What is Supabase anon key?

Updated

Supabase's public API key designed for client-side use. Carries no privilege beyond what RLS policies grant to the `anon` role. Safe to ship in your client bundle — by design.

Full explanation

Supabase issues an anon key per project, intended for use in browser code. The key authenticates the request as 'anonymous' role; what the request can read or write is determined by your RLS policies + role grants. The anon key is meant to be public — it ships in the client bundle where every visitor can read it, and that is the design. The risk is not the anon key itself; it is over-broad RLS policies or anon-role grants that make the anon key more powerful than intended.

Example

createClient(SUPABASE_URL, NEXT_PUBLIC_SUPABASE_ANON_KEY) in client code is correct. The anon key authenticates the request; RLS policies enforce what data the anonymous user can read. If RLS is missing or the anon role has been granted excess privileges, the anon key becomes an attack surface — but the fix is the policies, not the key.

Related

FAQ

Can I treat the anon key as a secret to be rotated?

No — the anon key is public by design. Rotating it requires updating every deployed client, breaks all in-flight sessions, and does not improve security if RLS is correct.

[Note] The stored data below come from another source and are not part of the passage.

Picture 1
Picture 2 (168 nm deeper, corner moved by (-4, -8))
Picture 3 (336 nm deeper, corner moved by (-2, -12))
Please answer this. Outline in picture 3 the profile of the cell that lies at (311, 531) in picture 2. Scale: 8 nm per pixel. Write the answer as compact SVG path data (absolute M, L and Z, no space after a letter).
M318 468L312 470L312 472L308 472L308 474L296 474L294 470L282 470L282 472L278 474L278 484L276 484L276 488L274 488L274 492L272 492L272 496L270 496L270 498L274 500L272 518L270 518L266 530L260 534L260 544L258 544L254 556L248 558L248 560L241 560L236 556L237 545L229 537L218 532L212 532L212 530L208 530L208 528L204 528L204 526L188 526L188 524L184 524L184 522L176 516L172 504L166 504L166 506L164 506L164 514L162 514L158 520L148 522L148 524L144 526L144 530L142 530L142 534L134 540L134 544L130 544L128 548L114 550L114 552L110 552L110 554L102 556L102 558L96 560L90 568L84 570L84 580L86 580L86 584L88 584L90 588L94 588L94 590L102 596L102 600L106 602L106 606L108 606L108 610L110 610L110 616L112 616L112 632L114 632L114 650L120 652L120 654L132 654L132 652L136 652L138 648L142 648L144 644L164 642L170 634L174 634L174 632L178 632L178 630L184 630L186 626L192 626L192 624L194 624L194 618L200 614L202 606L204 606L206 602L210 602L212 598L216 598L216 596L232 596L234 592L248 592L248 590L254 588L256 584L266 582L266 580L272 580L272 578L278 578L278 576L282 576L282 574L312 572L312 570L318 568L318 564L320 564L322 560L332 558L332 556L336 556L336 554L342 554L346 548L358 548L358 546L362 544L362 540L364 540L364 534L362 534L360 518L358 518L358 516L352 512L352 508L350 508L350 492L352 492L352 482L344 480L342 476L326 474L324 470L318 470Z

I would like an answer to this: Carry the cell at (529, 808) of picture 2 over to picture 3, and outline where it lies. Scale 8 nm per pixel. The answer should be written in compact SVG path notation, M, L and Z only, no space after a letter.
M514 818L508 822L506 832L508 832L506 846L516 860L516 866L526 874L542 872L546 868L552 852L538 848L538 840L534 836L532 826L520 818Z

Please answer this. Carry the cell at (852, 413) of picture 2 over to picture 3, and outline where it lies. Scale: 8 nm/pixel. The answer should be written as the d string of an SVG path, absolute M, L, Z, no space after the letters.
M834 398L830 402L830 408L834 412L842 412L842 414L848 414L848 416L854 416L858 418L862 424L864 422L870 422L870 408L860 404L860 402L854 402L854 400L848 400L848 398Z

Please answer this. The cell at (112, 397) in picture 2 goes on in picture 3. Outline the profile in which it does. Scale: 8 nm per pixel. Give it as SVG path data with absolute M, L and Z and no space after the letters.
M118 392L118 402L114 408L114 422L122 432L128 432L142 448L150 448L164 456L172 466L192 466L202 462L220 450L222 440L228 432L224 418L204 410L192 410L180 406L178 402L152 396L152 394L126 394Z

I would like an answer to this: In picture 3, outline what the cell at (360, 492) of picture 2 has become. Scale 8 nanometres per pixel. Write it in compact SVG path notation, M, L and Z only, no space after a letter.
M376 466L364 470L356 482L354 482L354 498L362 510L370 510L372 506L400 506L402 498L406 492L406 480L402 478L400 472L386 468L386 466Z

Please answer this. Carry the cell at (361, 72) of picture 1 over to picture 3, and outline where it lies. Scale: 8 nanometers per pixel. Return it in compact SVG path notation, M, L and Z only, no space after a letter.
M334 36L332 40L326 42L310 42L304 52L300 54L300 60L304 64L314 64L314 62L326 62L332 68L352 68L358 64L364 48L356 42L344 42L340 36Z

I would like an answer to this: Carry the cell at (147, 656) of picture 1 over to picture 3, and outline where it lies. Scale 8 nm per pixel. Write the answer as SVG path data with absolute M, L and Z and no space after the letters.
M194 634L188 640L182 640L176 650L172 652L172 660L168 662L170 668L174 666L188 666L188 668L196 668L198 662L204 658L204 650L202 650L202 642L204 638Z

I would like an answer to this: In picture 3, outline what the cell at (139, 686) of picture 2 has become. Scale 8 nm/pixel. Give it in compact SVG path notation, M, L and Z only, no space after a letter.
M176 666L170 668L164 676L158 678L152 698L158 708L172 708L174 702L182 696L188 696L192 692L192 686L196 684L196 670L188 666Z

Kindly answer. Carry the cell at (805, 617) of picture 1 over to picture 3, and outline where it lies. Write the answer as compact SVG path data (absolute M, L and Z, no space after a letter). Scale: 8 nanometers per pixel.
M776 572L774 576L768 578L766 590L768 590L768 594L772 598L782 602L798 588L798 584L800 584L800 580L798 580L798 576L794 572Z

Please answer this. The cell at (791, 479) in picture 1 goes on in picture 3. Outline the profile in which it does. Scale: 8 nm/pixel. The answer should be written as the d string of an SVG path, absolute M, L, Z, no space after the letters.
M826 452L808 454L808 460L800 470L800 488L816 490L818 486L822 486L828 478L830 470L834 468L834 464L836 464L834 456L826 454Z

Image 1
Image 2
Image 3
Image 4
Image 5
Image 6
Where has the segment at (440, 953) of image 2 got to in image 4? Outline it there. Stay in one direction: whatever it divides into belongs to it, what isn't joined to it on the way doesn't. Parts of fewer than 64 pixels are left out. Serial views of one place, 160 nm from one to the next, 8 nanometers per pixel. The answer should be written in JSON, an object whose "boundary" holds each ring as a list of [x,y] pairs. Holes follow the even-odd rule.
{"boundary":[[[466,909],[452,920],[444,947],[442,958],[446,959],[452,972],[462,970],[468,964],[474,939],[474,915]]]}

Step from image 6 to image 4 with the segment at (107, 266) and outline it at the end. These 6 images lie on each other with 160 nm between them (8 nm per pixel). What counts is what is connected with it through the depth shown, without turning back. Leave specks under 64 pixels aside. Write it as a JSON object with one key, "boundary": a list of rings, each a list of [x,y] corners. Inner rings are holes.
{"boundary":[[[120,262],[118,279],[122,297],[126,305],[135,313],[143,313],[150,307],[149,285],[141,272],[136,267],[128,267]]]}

If your anon key feels like it needs rotation, the problem is over-permissive RLS, not the key itself.

What's the difference between anon and authenticated roles?

anon = unauthenticated requests (visitor not logged in). authenticated = requests with a valid JWT in the Authorization header (logged-in user). RLS policies typically grant authenticated users access to their own rows; anon should rarely be granted SELECT on user data.